As an alternative to Optim.jl, we can use the fit_mle function from Distributions.jl for most distributions. We can use this to check our work:

Distributions.fit_mle(Beta, fax)

Add curly brackets to the code blocks in this section once you have implemented everything above. Compare the fit_mle result to your result using optimize.

2.5 Update the plot

These best estimates should show up as points on our plot. We can add them as follows:

scatter!(p1, [α_fax_best], [β_fax_best]; label="Grid Search")
scatter!(p1, [θ_fax[1]], [θ_fax[2]]; label="MLE")
p1

When we add a single point, we have to wrap it in brackets [] to make it a vector. The x and y inputs to plot (or scatter!) need to be vectors.

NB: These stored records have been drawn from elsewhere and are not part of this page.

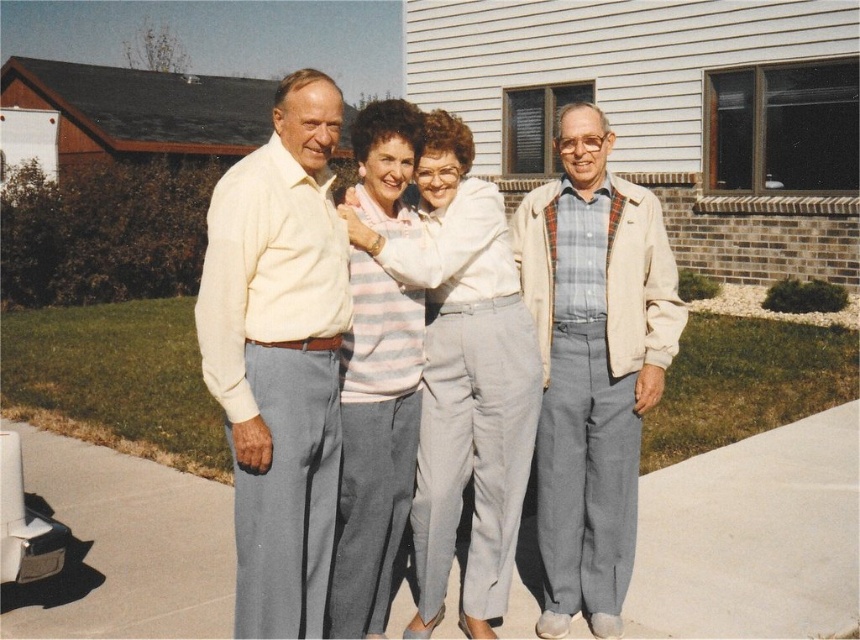
Between light gray pants at center and light beige jacket at right, which one is positioned higher?

light gray pants at center is above.

Which is more to the right, light gray pants at center or light beige jacket at right?

Positioned to the right is light beige jacket at right.

Which is in front, point (511, 404) or point (575, 522)?

Point (511, 404) is more forward.

In order to click on light gray pants at center in this screenshot , I will do `click(462, 365)`.

Between light gray cotton pants at center and striped knit sweater at center, which one is positioned higher?

striped knit sweater at center is above.

Can you confirm if light gray cotton pants at center is wider than striped knit sweater at center?

Correct, the width of light gray cotton pants at center exceeds that of striped knit sweater at center.

Between point (465, 252) and point (415, 330), which one is positioned behind?

The point (415, 330) is behind.

Locate an element on the screen. Image resolution: width=860 pixels, height=640 pixels. light gray cotton pants at center is located at coordinates (464, 378).

Which is more to the left, light beige jacket at right or striped knit sweater at center?

striped knit sweater at center is more to the left.

Measure the distance from light beige jacket at right to striped knit sweater at center.

light beige jacket at right and striped knit sweater at center are 30.43 inches apart.

Is point (656, 257) less distant than point (381, 269)?

No.

Where is `light beige jacket at right`? light beige jacket at right is located at coordinates (593, 365).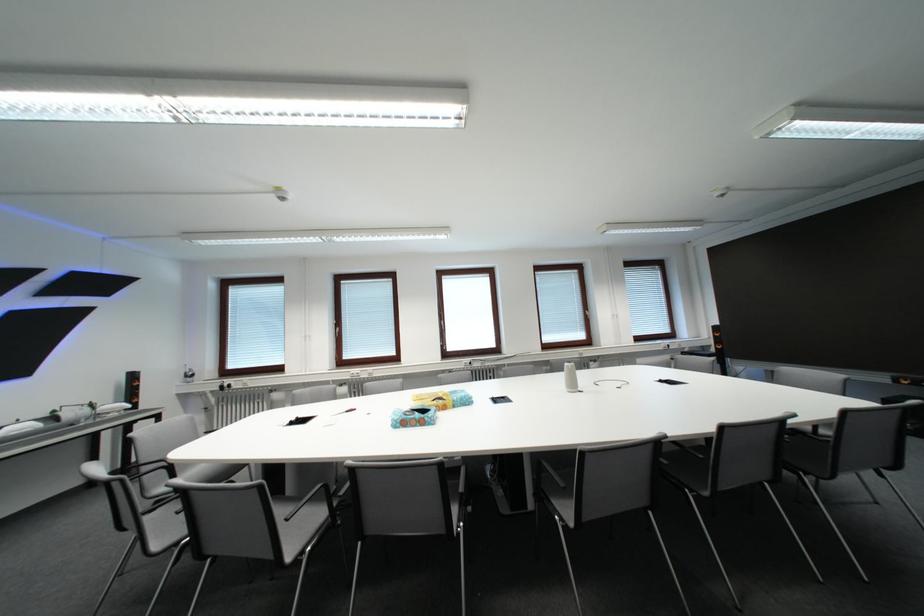
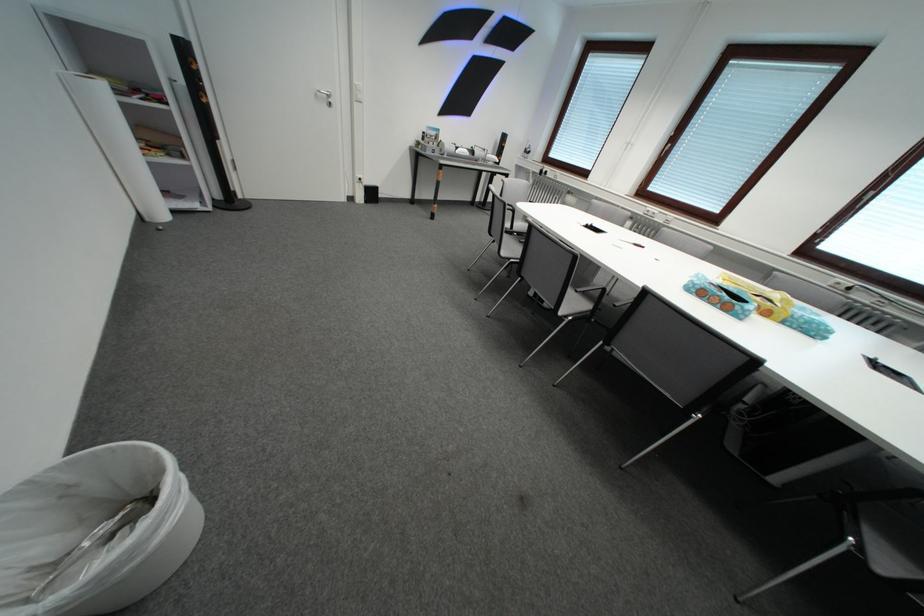
The point at (187, 546) is marked in the first image. Where is the corresponding point in the second image?

(519, 262)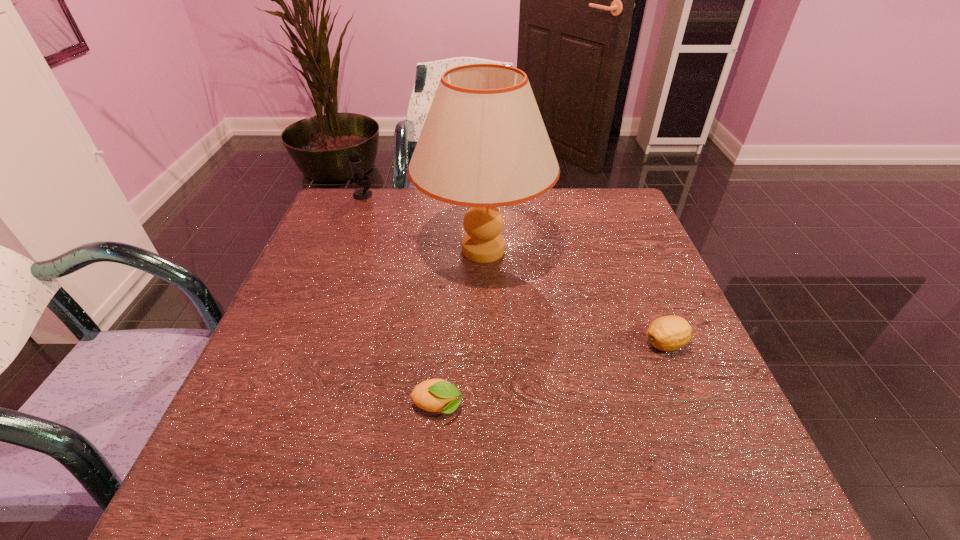
You are a GUI agent. You are given a task and a screenshot of the screen. Output one action in this format:
    pyautogui.click(x=<x>, y=<y>)
    Task: Click on the vacant space located at the stem end of the rightmost object
    The image size is (960, 540).
    Given the screenshot: What is the action you would take?
    pyautogui.click(x=497, y=344)

Identify the location of vacant region located 0.070m at the stem end of the rightmost object. (609, 344).

Locate an element on the screen. free space located 0.090m at the stem end of the rightmost object is located at coordinates (599, 344).

Find the location of a particular element. The width and height of the screenshot is (960, 540). vacant space located 0.370m with leaves positioned above the nearer lemon is located at coordinates tap(670, 407).

Where is `lampshade that is positioned at the far edge`? The height and width of the screenshot is (540, 960). lampshade that is positioned at the far edge is located at coordinates (483, 145).

This screenshot has height=540, width=960. In order to click on microphone located in the far edge section of the desktop in this screenshot , I will do `click(356, 167)`.

Identify the location of object that is at the left edge. The height and width of the screenshot is (540, 960). (356, 167).

Locate an element on the screen. object that is at the right edge is located at coordinates (667, 333).

At what (x,y) coordinates should I click in order to perform the action: click on object positioned at the far left corner. Please return your answer as a coordinate pair (x, y). This screenshot has height=540, width=960. Looking at the image, I should click on (356, 167).

Find the location of a particular element. The height and width of the screenshot is (540, 960). free location at the far edge is located at coordinates (568, 190).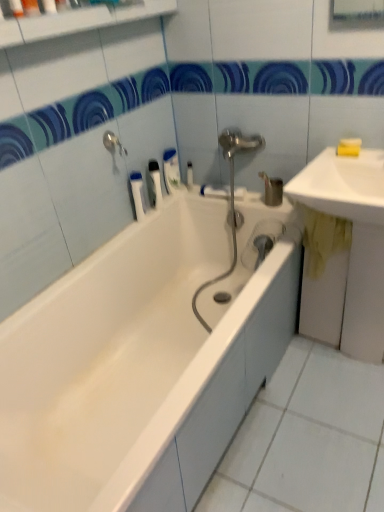
The height and width of the screenshot is (512, 384). What do you see at coordinates (154, 183) in the screenshot?
I see `white plastic toothbrush at upper center, the 2th toiletry from the bottom` at bounding box center [154, 183].

What is the approximate height of white plastic toothbrush at upper center, the 3th toiletry in the front-to-back sequence?

It is 8.87 inches.

Measure the distance between yellow fabric at right, the second sink positioned from the top, and camera.

yellow fabric at right, the second sink positioned from the top, and camera are 1.24 meters apart.

In the scene shown: In order to face yellow matte soap at upper right, the second soap viewed from the top, should I rotate leftwards or rightwards?

You should rotate right by 20.424 degrees.

What do you see at coordinates (349, 147) in the screenshot? I see `yellow matte soap at upper right, which is counted as the first soap, starting from the bottom` at bounding box center [349, 147].

You are a GUI agent. You are given a task and a screenshot of the screen. Output one action in this format:
    pyautogui.click(x=<x>, y=<y>)
    Task: Click on the white glossy bathtub at center
    This screenshot has width=384, height=512.
    Given the screenshot: What is the action you would take?
    pyautogui.click(x=144, y=360)

Can you tell me how much silver metallic tap at upper left and yellow matte bar of soap at upper right, which is the 1th soap in top-to-bottom order, differ in facing direction?

60.8 degrees.

From a real-world perspective, does silver metallic tap at upper left sit lower than yellow matte bar of soap at upper right, which is the 1th soap in top-to-bottom order?

No, from a real-world perspective, silver metallic tap at upper left is not beneath yellow matte bar of soap at upper right, which is the 1th soap in top-to-bottom order.

Is silver metallic tap at upper left spatially inside yellow matte bar of soap at upper right, which is counted as the 2th soap, starting from the bottom, or outside of it?

silver metallic tap at upper left is not inside yellow matte bar of soap at upper right, which is counted as the 2th soap, starting from the bottom, it's outside.

Can you confirm if white glossy sink at upper right, arranged as the 2th sink when ordered from the bottom, is bigger than white glossy bathtub at center?

Actually, white glossy sink at upper right, arranged as the 2th sink when ordered from the bottom, might be smaller than white glossy bathtub at center.

Is white glossy sink at upper right, arranged as the 2th sink when ordered from the bottom, completely or partially outside of white glossy bathtub at center?

That's correct, white glossy sink at upper right, arranged as the 2th sink when ordered from the bottom, is outside of white glossy bathtub at center.

In the scene shown: Is white glossy sink at upper right, the 1th sink in the top-to-bottom sequence, shorter than white glossy bathtub at center?

Correct, white glossy sink at upper right, the 1th sink in the top-to-bottom sequence, is not as tall as white glossy bathtub at center.

Is yellow fabric at right, acting as the first sink starting from the bottom, inside or outside of silver metallic tap at upper left?

yellow fabric at right, acting as the first sink starting from the bottom, is not inside silver metallic tap at upper left, it's outside.

Starting from the silver metallic tap at upper left, which sink is the 2nd one to the right? Please provide its 2D coordinates.

[(346, 253)]

Which is more to the left, yellow fabric at right, the second sink positioned from the top, or silver metallic tap at upper left?

silver metallic tap at upper left.

From the image's perspective, would you say yellow matte soap at upper right, the second soap viewed from the top, is positioned over silver metallic tap at upper left?

No, from the image's perspective, yellow matte soap at upper right, the second soap viewed from the top, is not above silver metallic tap at upper left.

Is yellow matte soap at upper right, the second soap viewed from the top, with silver metallic tap at upper left?

No, yellow matte soap at upper right, the second soap viewed from the top, is not with silver metallic tap at upper left.

Is silver metallic tap at upper left at the back of yellow matte soap at upper right, which is counted as the first soap, starting from the bottom?

No, silver metallic tap at upper left is not at the back of yellow matte soap at upper right, which is counted as the first soap, starting from the bottom.

Is point (349, 145) farther from camera compared to point (107, 132)?

No.

From the image's perspective, which one is positioned lower, matte orange soap at upper left, which is counted as the first toiletry, starting from the front, or white glossy sink at upper right, arranged as the 2th sink when ordered from the bottom?

white glossy sink at upper right, arranged as the 2th sink when ordered from the bottom, from the image's perspective.

Considering the points (24, 2) and (357, 218), which point is in front, point (24, 2) or point (357, 218)?

The point (24, 2) is closer.

Which is correct: matte orange soap at upper left, which is the fourth toiletry in back-to-front order, is inside white glossy sink at upper right, the 1th sink in the top-to-bottom sequence, or outside of it?

matte orange soap at upper left, which is the fourth toiletry in back-to-front order, is located beyond the bounds of white glossy sink at upper right, the 1th sink in the top-to-bottom sequence.

From a real-world perspective, who is located higher, matte orange soap at upper left, which is counted as the 1th toiletry, starting from the top, or white glossy sink at upper right, arranged as the 2th sink when ordered from the bottom?

Result: In real-world perspective, matte orange soap at upper left, which is counted as the 1th toiletry, starting from the top, is above.

Which of these two, yellow matte bar of soap at upper right, which is the 1th soap in top-to-bottom order, or white glossy sink at upper right, the 1th sink in the top-to-bottom sequence, is thinner?

yellow matte bar of soap at upper right, which is the 1th soap in top-to-bottom order.

Which object is positioned more to the right, yellow matte bar of soap at upper right, which is the 1th soap in top-to-bottom order, or white glossy sink at upper right, arranged as the 2th sink when ordered from the bottom?

Positioned to the right is yellow matte bar of soap at upper right, which is the 1th soap in top-to-bottom order.

From the image's perspective, would you say yellow matte bar of soap at upper right, which is the 1th soap in top-to-bottom order, is shown under white glossy sink at upper right, arranged as the 2th sink when ordered from the bottom?

No.

In the scene shown: In terms of height, does yellow matte bar of soap at upper right, which is the 1th soap in top-to-bottom order, look taller or shorter compared to white glossy sink at upper right, arranged as the 2th sink when ordered from the bottom?

In the image, yellow matte bar of soap at upper right, which is the 1th soap in top-to-bottom order, appears to be shorter than white glossy sink at upper right, arranged as the 2th sink when ordered from the bottom.

Can you confirm if white plastic bottle at upper center, which ranks as the 1th toiletry in back-to-front order, is smaller than white glossy bathtub at center?

Indeed, white plastic bottle at upper center, which ranks as the 1th toiletry in back-to-front order, has a smaller size compared to white glossy bathtub at center.

Based on the photo, how different are the orientations of white plastic bottle at upper center, marked as the 2th toiletry in a top-to-bottom arrangement, and white glossy bathtub at center in degrees?

90 degrees.

Does point (191, 182) lie in front of point (247, 280)?

No, (191, 182) is behind (247, 280).

Is white plastic bottle at upper center, which is the 1th toiletry from right to left, looking in the opposite direction of white glossy bathtub at center?

No.

There is a silver metallic tap at upper left. In order to click on the 1st soap below it (from a real-world perspective) in this screenshot , I will do `click(350, 142)`.

The image size is (384, 512). I want to click on sink that is the 1st object to the right of the white glossy bathtub at center, starting at the anchor, so click(x=343, y=185).

Based on their spatial positions, is matte orange soap at upper left, acting as the 4th toiletry starting from the bottom, or white plastic tube at upper center, marked as the 3th toiletry in a right-to-left arrangement, further from white plastic toothbrush at upper center, the 3th toiletry in the front-to-back sequence?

Add curly brackets to the code blocks in this section once you have implemented everything above.

3 Email data

Pleased with our preliminary analysis, the insurance company emails us another batch of data. This includes 20 observations (our original 3 plus 17 more), still rounded to two decimals, which we can read in as:

email = DelimitedFiles.readdlm(joinpath("data", "email.txt"))[:, 1];
display(length(email))
display(typeof(email))
1
display does the same thing as just typing the variable name, but it’s useful when you want to display multiple things at once.
20
Vector{Float64} (alias for Array{Float64, 1})

They ask us to regenerate the plot with this new data. Because we know that the full dataset will be arriving soon, and we don’t want to copy and paste everything three times, we decide to write a function that takes in the data and returns:

  1. The plot
  2. The best estimates from the grid search
  3. The maximum likelihood estimates

We can define such a function as follows:

function insurance_analysis(y::Vector{T}) where {T<:Real}

    # fill in here
    # refer to lecture slides for syntax and function names
    # don't forget your `return` statement!

    # DEFINE THE GRID TO SEARCH OVER
    α_plot = exp.(-4:0.05:4.05) # good to define this inside the function 
    β_plot = exp.(-4:0.05:4) # the exp ensures > 0

    # CALCULATE THE LIKELIHOOD ON THE GRID USING THE log_like function defined above
    # hint: use the list comprehension syntax
    insurance_log_lik = #...

    # CALCULATE THE BEST PARAMETER FROM THE GRID SEARCH
    θ_gridsearch = # ...

    # CALCULATE THE MAXIMUM LIKELIHOOD ESTIMATE USING OPTIMIZATION
    θ_MLE = # ...

    # build the plot (definitely multiple lines --
    # put each argument on a new line as above for clarity
    plt = plot(
        α_plot,
        β_plot,
        insurance_log_lik;
        ... # add additional keyword arguments here
    )

    # CONCLUDE WITH A RETURN STATEMENT
    # we are allowed to return more than one thing (technically a `Tuple`)
    return plt, θ_MLE, θ_gridsearch
end;

We can check this analysis on our fax dataset and make sure it’s the same as what we did above:

plt_fax, θ_MLE_fax, θ_gridsearch_fax = insurance_analysis(fax)

Finally, we can run this analysis on our email data

plt_email, θ_MLE_email, θ_gridsearch_email = insurance_analysis(email)

Implement the insurance_analysis function above. You should copy and paste the code from above, but replace fax with y and update other variable names as appropriate. The plot should show the log-likelihood you implemented, as we did above, and should also include the MLE and grid-search estimate as clearly labeled points.

4 All data

Eventually, the insurance company sends us all the data they have collected. This includes 1000 observations with no rounding, which we can read in as:

database = DelimitedFiles.readdlm(joinpath("data", "database.txt"))[:, 1]
display(length(database))
first(database, 3)
1
We can call first on a vector, not just a DataFrame.
1000
3-element Vector{Float64}:
 0.5114586443855297
 0.35804353645348974
 0.5538518630958222

Using the function defined above, run the analysis on the full dataset. Store your results as plt_database, θ_MLE_database, and θ_gridsearch_database.

5 Compare and reflect

We can compare the plots from each of the three analysis steps as follows:

plot(plt_fax, plt_email, plt_database; layout=(1, 3), size=(1_350, 300))

Look at the three plots and compare them. What is happening to the function \(\log p(y | \alpha, \beta)\) as we collect more data? What is happening to our point estimates?

6 Submission instructions

As you did for lab 2, you will submit your lab by pushing it to GitHub. In addition, submit the DOCX file (as for lab 2) to Canvas.